Supplied material
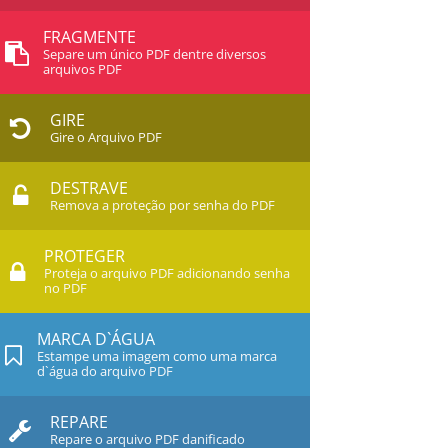
FRAGMENTE
Separe um único PDF dentre diversos
arquivos PDF
GIRE
Gire o Arquivo PDF
DESTRAVE
Remova a proteção por senha do PDF
PROTEGER
Proteja o arquivo PDF adicionando senha
no PDF
MARCA D`ÁGUA
Estampe uma imagem como uma marca
d`água do arquivo PDF
REPARE
Repare o arquivo PDF danificado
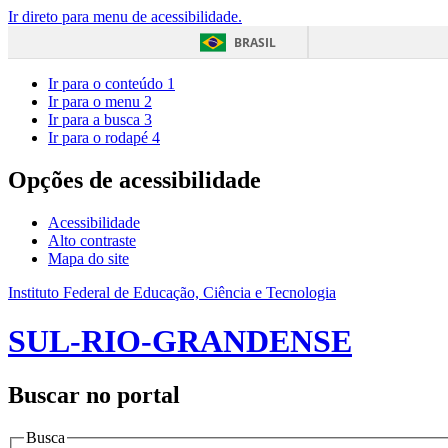
Ir direto para menu de acessibilidade.
BRASIL
Ir para o conteúdo
1
Ir para o menu
2
Ir para a busca
3
Ir para o rodapé
4
Opções de acessibilidade
Acessibilidade
Alto contraste
Mapa do site
Instituto Federal de Educação, Ciência e Tecnologia
SUL-RIO-GRANDENSE
Buscar no portal
Busca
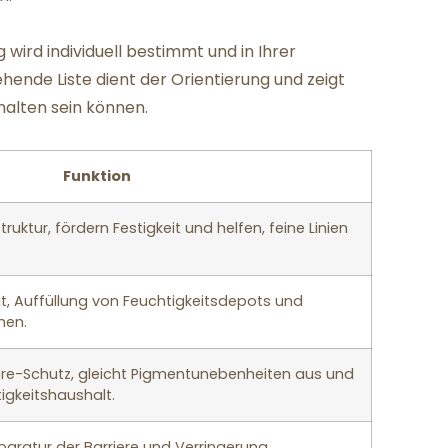
ird individuell bestimmt und in Ihrer
ende Liste dient der Orientierung und zeigt
halten sein können.
Funktion
ruktur, fördern Festigkeit und helfen, feine Linien
t, Auffüllung von Feuchtigkeitsdepots und
hen.
ere-Schutz, gleicht Pigmentunebenheiten aus und
igkeitshaushalt.
paratur der Barriere und Verringerung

Work task
Restate each entry exactly, omitting pictures.

Solution for this task
FRAGMENTE
Separe um único PDF dentre diversos
arquivos PDF
GIRE
Gire o Arquivo PDF
DESTRAVE
Remova a proteção por senha do PDF
PROTEGER
Proteja o arquivo PDF adicionando senha
no PDF
MARCA D`ÁGUA
Estampe uma imagem como uma marca
d`água do arquivo PDF
REPARE
Repare o arquivo PDF danificado
Ir direto para menu de acessibilidade.
BRASIL
Ir para o conteúdo
1
Ir para o menu
2
Ir para a busca
3
Ir para o rodapé
4
Opções de acessibilidade
Acessibilidade
Alto contraste
Mapa do site
Instituto Federal de Educação, Ciência e Tecnologia
SUL-RIO-GRANDENSE
Buscar no portal
Busca
ird individuell bestimmt und in Ihrer
ende Liste dient der Orientierung und zeigt
halten sein können.
Funktion
ruktur, fördern Festigkeit und helfen, feine Linien
t, Auffüllung von Feuchtigkeitsdepots und
hen.
ere-Schutz, gleicht Pigmentunebenheiten aus und
igkeitshaushalt.
paratur der Barriere und Verringerung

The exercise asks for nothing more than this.